OTHER THEMES PUBLISHED IN THIS IMMUNOLOGY IN THE CLINIC REVIEW SERIES

Allergy, Host Responses, Cancer, Type 1 diabetes and viruses, Metabolic diseases.

Summary

Autoinflammatory syndromes are disorders characterized by the hyperactivation of the innate immune system in the absence of microbial infection or autoantibody production.
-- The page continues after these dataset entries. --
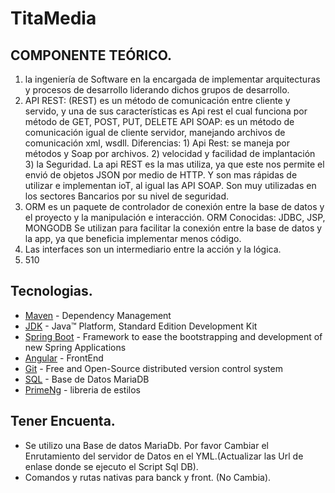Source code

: # TitaMedia 
## COMPONENTE TEÓRICO.
1) la ingeniería de Software en la encargada de implementar arquitecturas y procesos de desarrollo liderando dichos grupos de desarrollo. 
2) API REST: (REST) es un método de comunicación entre cliente y servido, y una de sus características es Api rest el cual funciona por método de GET, POST, PUT, DELETE
API SOAP: es un método de comunicación igual de cliente servidor, manejando archivos de comunicación xml, wsdll.
Diferencias: 1) Api Rest: se maneja por métodos y Soap por archivos. 2) velocidad y facilidad de implantación 3) la Seguridad.
La api REST es la mas utiliza, ya que este nos permite el envió de objetos JSON por medio de HTTP.  Y son mas rápidas de utilizar e implementan ioT, al igual las API SOAP. Son muy utilizadas en los sectores Bancarios por su nivel de seguridad. 
3) ORM es un paquete de controlador de conexión entre la base de datos y el proyecto y la manipulación e interacción.
ORM Conocidas: JDBC, JSP, MONGODB
Se utilizan para facilitar la conexión entre la base de datos y la app, ya que beneficia implementar menos código. 
4) Las interfaces son un intermediario entre la acción y la lógica.  
5) 510

## Tecnologias.
* 	[Maven](https://maven.apache.org/) - Dependency Management
* 	[JDK](http://www.oracle.com/technetwork/java/javase/downloads/) - Java™ Platform, Standard Edition Development Kit 
* 	[Spring Boot](https://spring.io/projects/spring-boot) - Framework to ease the bootstrapping and development of new Spring Applications
*   [Angular](https://angular.io/guide/router-tutorial) - FrontEnd
* 	[Git](https://git-scm.com/) - Free and Open-Source distributed version control system 
* 	[SQL](https://url/) - Base de Datos MariaDB
* 	[PrimeNg](https://url/) - libreria de estilos


## Tener Encuenta.

- Se utilizo una Base de datos MariaDb. Por favor Cambiar el Enrutamiento del servidor de Datos en el YML.(Actualizar las Url de enlase donde se ejecuto el Script Sql DB).
- Comandos y rutas nativas para banck y front. (No Cambia).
Some autoinflammatory syndromes are associated with recurrent episodes of fever and systemic inflammation that are caused by dysregulated activation of inflammasomes, molecular platforms responsible for the activation of caspase-1 and the production of interleukin (IL)-1β. In this review we will discuss the role of IL-1β and the inflammasomes in host defence and how mutations of two genes, NLRP3 and PYRIN, leads to the autoinflammatory syndromes, cryopyrin-associated periodic syndromes (CAPS) and familial Mediterranean fever (FMF). Both CAPS and FMF are characterized by increased inflammasome activity and overproduction of IL-1β which is ultimately responsible for disease manifestations. Importantly, understanding the molecular mechanisms of these syndromes has led to effective treatment for these rare diseases with biological drugs that target IL-1β-mediated signalling.